Scientists Can Give Sleeping Mice False Happy Memories

The experiment is part of research into future treatment of humans suffering from PTSD.

Scientists Can Give Sleeping Mice False Happy Memories

image via (cc) flickr user maryscheirer

Imagine waking up one morning and having a wonderful—albeit fuzzy—memory of a place you barely cared about when you went to bed the night before. You can’t quite explain why, but the next time you go to that place you feel terrific, as if you’re somewhere you’ve always loved, even though you know that’s never actually been the case. This, more or less, is what laboratory mice at France’s National Center for Scientific Research (CNRS) have experienced recently, after undergoing what The Guardian calls “the first demonstration of memory manipulation during sleep.”

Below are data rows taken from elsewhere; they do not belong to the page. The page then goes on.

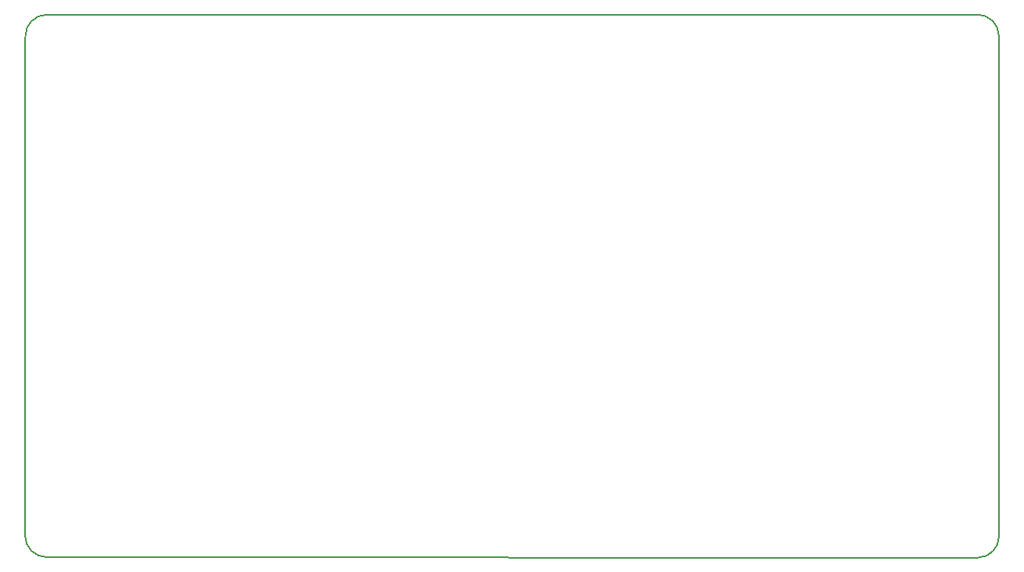
<source format=gbr>
G04 #@! TF.GenerationSoftware,KiCad,Pcbnew,(5.0.0)*
G04 #@! TF.CreationDate,2019-12-28T12:47:59+11:00*
G04 #@! TF.ProjectId,DAQ Board,44415120426F6172642E6B696361645F,rev?*
G04 #@! TF.SameCoordinates,Original*
G04 #@! TF.FileFunction,Profile,NP*
%FSLAX46Y46*%
G04 Gerber Fmt 4.6, Leading zero omitted, Abs format (unit mm)*
G04 Created by KiCad (PCBNEW (5.0.0)) date 12/28/19 12:47:59*
%MOMM*%
%LPD*%
G01*
G04 APERTURE LIST*
%ADD10C,0.150000*%
G04 APERTURE END LIST*
D10*
X126330428Y-69341482D02*
G75*
G02X128660259Y-66991649I2339832J10001D01*
G01*
X231719831Y-123490167D02*
G75*
G02X229390000Y-125840000I-2339832J-10001D01*
G01*
X126330428Y-69361482D02*
X126300428Y-123461482D01*
X229410000Y-125840000D02*
X128620000Y-125790000D01*
X128650261Y-125791313D02*
G75*
G02X126300428Y-123461482I-10001J2339832D01*
G01*
X128670428Y-66991482D02*
X229340000Y-66990000D01*
X229350167Y-66990000D02*
G75*
G02X231700000Y-69319831I10001J-2339832D01*
G01*
X231720000Y-123500000D02*
X231700000Y-69280000D01*
M02*

</source>
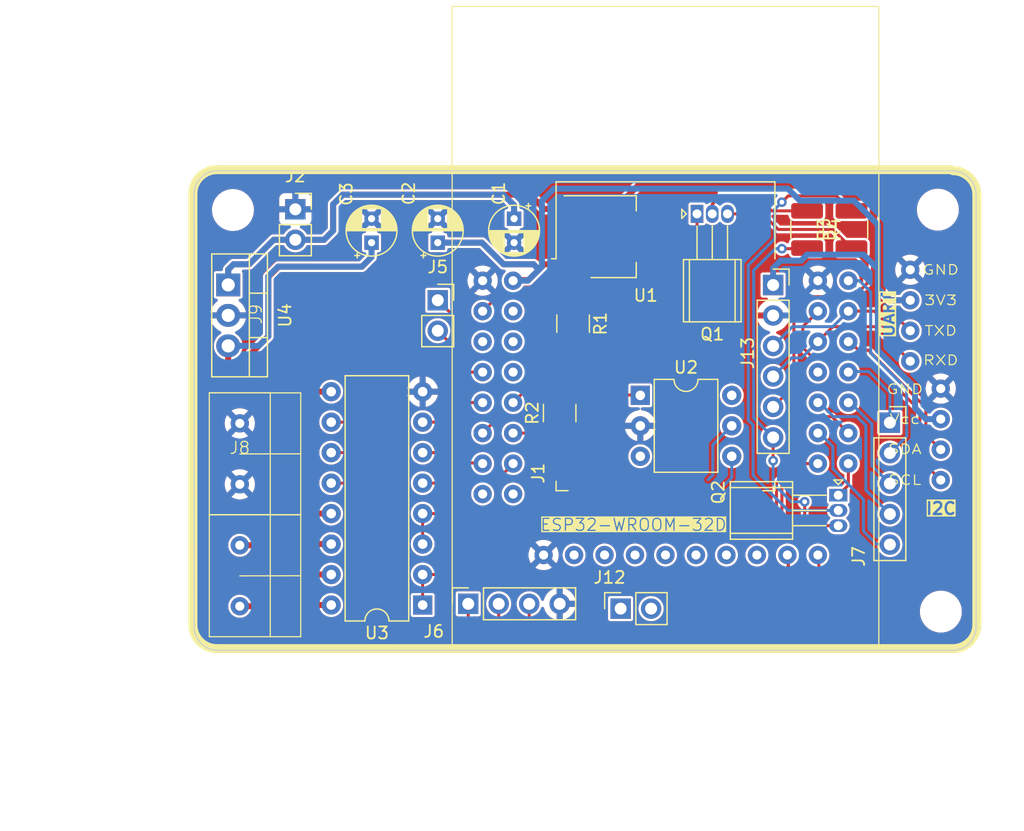
<source format=kicad_pcb>
(kicad_pcb
	(version 20240108)
	(generator "pcbnew")
	(generator_version "8.0")
	(general
		(thickness 1.6)
		(legacy_teardrops no)
	)
	(paper "A4")
	(layers
		(0 "F.Cu" signal)
		(31 "B.Cu" signal)
		(32 "B.Adhes" user "B.Adhesive")
		(33 "F.Adhes" user "F.Adhesive")
		(34 "B.Paste" user)
		(35 "F.Paste" user)
		(36 "B.SilkS" user "B.Silkscreen")
		(37 "F.SilkS" user "F.Silkscreen")
		(38 "B.Mask" user)
		(39 "F.Mask" user)
		(40 "Dwgs.User" user "User.Drawings")
		(41 "Cmts.User" user "User.Comments")
		(42 "Eco1.User" user "User.Eco1")
		(43 "Eco2.User" user "User.Eco2")
		(44 "Edge.Cuts" user)
		(45 "Margin" user)
		(46 "B.CrtYd" user "B.Courtyard")
		(47 "F.CrtYd" user "F.Courtyard")
		(48 "B.Fab" user)
		(49 "F.Fab" user)
		(50 "User.1" user)
		(51 "User.2" user)
		(52 "User.3" user)
		(53 "User.4" user)
		(54 "User.5" user)
		(55 "User.6" user)
		(56 "User.7" user)
		(57 "User.8" user)
		(58 "User.9" user)
	)
	(setup
		(pad_to_mask_clearance 0)
		(allow_soldermask_bridges_in_footprints no)
		(grid_origin 80 80)
		(pcbplotparams
			(layerselection 0x00010fc_ffffffff)
			(plot_on_all_layers_selection 0x0000000_00000000)
			(disableapertmacros no)
			(usegerberextensions no)
			(usegerberattributes yes)
			(usegerberadvancedattributes yes)
			(creategerberjobfile yes)
			(dashed_line_dash_ratio 12.000000)
			(dashed_line_gap_ratio 3.000000)
			(svgprecision 4)
			(plotframeref no)
			(viasonmask no)
			(mode 1)
			(useauxorigin no)
			(hpglpennumber 1)
			(hpglpenspeed 20)
			(hpglpendiameter 15.000000)
			(pdf_front_fp_property_popups yes)
			(pdf_back_fp_property_popups yes)
			(dxfpolygonmode yes)
			(dxfimperialunits yes)
			(dxfusepcbnewfont yes)
			(psnegative no)
			(psa4output no)
			(plotreference yes)
			(plotvalue yes)
			(plotfptext yes)
			(plotinvisibletext no)
			(sketchpadsonfab no)
			(subtractmaskfromsilk no)
			(outputformat 1)
			(mirror no)
			(drillshape 1)
			(scaleselection 1)
			(outputdirectory "")
		)
	)
	(net 0 "")
	(net 1 "GND")
	(net 2 "+3V3")
	(net 3 "+5V")
	(net 4 "/RXD")
	(net 5 "/TXD")
	(net 6 "/SDA")
	(net 7 "/OUT2")
	(net 8 "/OUT3")
	(net 9 "/SCL")
	(net 10 "/OUT1")
	(net 11 "/EN")
	(net 12 "/SOURCE2")
	(net 13 "/SOURCE1")
	(net 14 "/SOURCE3")
	(net 15 "/VDC")
	(net 16 "/DAC1")
	(net 17 "/DAC2")
	(net 18 "/GPIO13")
	(net 19 "/GPIO19")
	(net 20 "/GPIO17")
	(net 21 "/GPIO5")
	(net 22 "/GPIO18")
	(net 23 "/GPIO36")
	(net 24 "/ADC2_CH3")
	(net 25 "/GPIO32")
	(net 26 "/GPIO34")
	(net 27 "/SD_DATA1")
	(net 28 "/SD_DATA2")
	(net 29 "/SD_CLK")
	(net 30 "/SD_CMD")
	(net 31 "/SD_DATA3")
	(net 32 "/ADC2_CH0")
	(net 33 "/GPIO23")
	(net 34 "/SD_DATA0")
	(net 35 "/GPIO27")
	(net 36 "/ADC2_CH2")
	(net 37 "/BOOT")
	(net 38 "unconnected-(U2-Pad6)")
	(net 39 "/V1-")
	(net 40 "Net-(R2-Pad2)")
	(net 41 "/V1+")
	(net 42 "unconnected-(U2-NC-Pad3)")
	(net 43 "/GPIO39")
	(net 44 "/DTR")
	(net 45 "/RTS")
	(net 46 "Net-(Q1-B)")
	(net 47 "Net-(Q2-B)")
	(net 48 "/OUT4")
	(net 49 "/SOURCE4")
	(net 50 "/OUT5")
	(net 51 "/SOURCE5")
	(footprint "Capacitor_THT:CP_Radial_D4.0mm_P2.00mm" (layer "F.Cu") (at 100.32 46 90))
	(footprint "Package_TO_SOT_THT:TO-92_Inline_W4.0mm_Horizontal_FlatSideDown" (layer "F.Cu") (at 121.9275 43.6))
	(footprint "Package_TO_SOT_THT:TO-92_Inline_W4.0mm_Horizontal_FlatSideDown" (layer "F.Cu") (at 133.7 67.0475 -90))
	(footprint "Alexander Footprints Library:ESP32-WROOM-Adapter-Socket-2" (layer "F.Cu") (at 119.3 56.79))
	(footprint "MountingHole:MountingHole_3mm" (layer "F.Cu") (at 142 43.25))
	(footprint "MountingHole:MountingHole_3mm" (layer "F.Cu") (at 83.25 43.28))
	(footprint "Package_DIP:DIP-16_W7.62mm" (layer "F.Cu") (at 99.06 76.2 180))
	(footprint "Package_DIP:DIP-6_W7.62mm" (layer "F.Cu") (at 117.2 58.725))
	(footprint "Alexander Footprints Library:Conn_Terminal_5mm" (layer "F.Cu") (at 83.82 53.44))
	(footprint "Resistor_SMD:R_1210_3225Metric_Pad1.30x2.65mm_HandSolder" (layer "F.Cu") (at 134.8 44.9 90))
	(footprint "Resistor_SMD:R_1210_3225Metric_Pad1.30x2.65mm_HandSolder" (layer "F.Cu") (at 111.6 52.75 -90))
	(footprint "Connector_PinSocket_2.54mm:PinSocket_1x05_P2.54mm_Vertical" (layer "F.Cu") (at 138 61))
	(footprint "Resistor_SMD:R_1210_3225Metric_Pad1.30x2.65mm_HandSolder" (layer "F.Cu") (at 131.1 44.9 -90))
	(footprint "Connector_PinSocket_2.54mm:PinSocket_1x02_P2.54mm_Vertical" (layer "F.Cu") (at 88.45 43.22))
	(footprint "Connector_PinSocket_2.54mm:PinSocket_1x02_P2.54mm_Vertical" (layer "F.Cu") (at 115.56 76.5 90))
	(footprint "Connector_PinSocket_2.54mm:PinSocket_1x04_P2.54mm_Vertical" (layer "F.Cu") (at 102.86 76.1 90))
	(footprint "Capacitor_THT:CP_Radial_D4.0mm_P2.00mm" (layer "F.Cu") (at 94.8 46 90))
	(footprint "Connector_PinSocket_2.54mm:PinSocket_1x02_P2.54mm_Vertical" (layer "F.Cu") (at 100.32 50.8))
	(footprint "Alexander Footprints Library:Conn_UART" (layer "F.Cu") (at 139.7 40.64))
	(footprint "Resistor_SMD:R_1210_3225Metric_Pad1.30x2.65mm_HandSolder" (layer "F.Cu") (at 110.48 60.2 90))
	(footprint "Capacitor_THT:CP_Radial_D4.0mm_P2.00mm" (layer "F.Cu") (at 106.68 44 -90))
	(footprint "Package_TO_SOT_SMD:SOT-223-3_TabPin2" (layer "F.Cu") (at 114.95 45.5))
	(footprint "Alexander Footprints Library:LD1117" (layer "F.Cu") (at 82.855 49.52 -90))
	(footprint "Alexander Footprints Library:Conn_I2C" (layer "F.Cu") (at 142.24 50.544))
	(footprint "MountingHole:MountingHole_3mm" (layer "F.Cu") (at 142.25 76.75))
	(footprint "Connector_PinSocket_2.54mm:PinSocket_1x06_P2.54mm_Vertical" (layer "F.Cu") (at 128.27 49.53))
	(footprint "Alexander Footprints Library:Conn_Terminal_5mm" (layer "F.Cu") (at 83.82 63.6))
	(gr_line
		(start 145.25 41.86421)
		(end 145.25 77.835782)
		(stroke
			(width 0.75)
			(type default)
		)
		(layer "F.SilkS")
		(uuid "24606ba8-c7e6-4a35-bee8-2076de14257b")
	)
	(gr_line
		(start 81.914218 39.914218)
		(end 143.08579 39.914218)
		(stroke
			(width 0.75)
			(type default)
		)
		(layer "F.SilkS")
		(uuid "2f35063a-d2f7-4bd7-b050-393a730035c1")
	)
	(gr_arc
		(start 145.25 77.835782)
		(mid 144.664218 79.25)
		(end 143.25 79.835782)
		(stroke
			(width 0.75)
			(type default)
		)
		(layer "F.SilkS")
		(uuid "30bdb989-c2b9-4021-a2c8-d07d88f3eb2c")
	)
	(gr_line
		(start 79.914218 41.86421)
		(end 79.914218 77.835782)
		(stroke
			(width 0.75)
			(type default)
		)
		(layer "F.SilkS")
		(uuid "8d05629c-a25f-4380-a40f-ebc135e5264a")
	)
	(gr_arc
		(start 81.914218 79.835782)
		(mid 80.5 79.25)
		(end 79.914218 77.835782)
		(stroke
			(width 0.75)
			(type default)
		)
		(layer "F.SilkS")
		(uuid "b3ca3f6f-a215-4fb5-958a-152c695a4c56")
	)
	(gr_arc
		(start 143.25 40)
		(mid 144.664218 40.585782)
		(end 145.25 42)
		(stroke
			(width 0.75)
			(type default)
		)
		(layer "F.SilkS")
		(uuid "dabf0cfc-f933-491f-9874-e194d892ffa5")
	)
	(gr_arc
		(start 79.914218 41.914218)
		(mid 80.5 40.5)
		(end 81.914218 39.914218)
		(stroke
			(width 0.75)
			(type default)
		)
		(layer "F.SilkS")
		(uuid "f65ba6e3-6503-48ba-9753-1c567f693184")
	)
	(gr_line
		(start 81.914214 79.835782)
		(end 143.085786 79.835782)
		(stroke
			(width 0.75)
			(type default)
		)
		(layer "F.SilkS")
		(uuid "feef005b-824e-4770-8a3d-dfb37066a0dd")
	)
	(gr_line
		(start 80 42)
		(end 80.014214 77.985786)
		(stroke
			(width 0.1)
			(type default)
		)
		(layer "Edge.Cuts")
		(uuid "23fae11c-767c-488e-8b0a-f5f3b79148d4")
	)
	(gr_arc
		(start 143.185786 40.014214)
... [447615 chars truncated]
</source>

Mouse neurology is such that when they sleep, they re-create the past day’s adventures in their head; If a mouse walks through an enclosure while awake, it will mentally do so again that night, causing specific neurons associated with location to fire as they had during the day. Through observation, those neurons can then be mapped to their real-world spacial equivalents. In “Explicit memory creation during sleep demonstrates a causal role of place cells in navigation,” a study published this month in Nature Neuroscience, researchers describe the process by which they stimulated two separate parts of a sleeping mouse’s brain: The aforementioned spatial neurons, and a cluster of nerves that deliver a “reward” sensation. By triggering the “reward” nerves in a mouse’s brain as it dream-walked through a “place” it had experienced that day, the scientists were able to create what the they call an “explicit memory trance”—A happy, but entirely artificial memory, created without waking their subjects. As the experiment progressed, the team observed the mice beginning to congregate in the real-world location associated with the rewarded neurons, in effect acting upon their artificial happy memories of that spot.

The goal, lead researcher Karim Benchenane explains, is to one day “use this as a tool for post-traumatic stress disorder" in human beings, similar to the “Eternal Sunshine” memory erasing gas being researched at Harvard Medical Schoo’s McLean Hospital. That’s a ways away, but the eventual ability to neurologically trick the brain into a happier association with what might be an otherwise traumatic place or event is potentially huge. As you might expect, there are any number of ethical pitfalls associated with manipulating memories to affect behavioral outcomes. Fortunately we’re not living in that Philip K. Dick-esque memory-dystopia just yet. Those behind this breakthrough are well aware of the risks involved in tampering with people’s memories, even with good intentions. As Benechenane told The Guardian “It might be extremely dangerous [for a human suffering from PTSD] to get a reward for something fearful.”

Still, by demonstrating it’s possible to neurologically influence how we remember things, the CNRS researchers have brought us one step closer to a world in which a lifetime of happy memories might be available at the click of a button.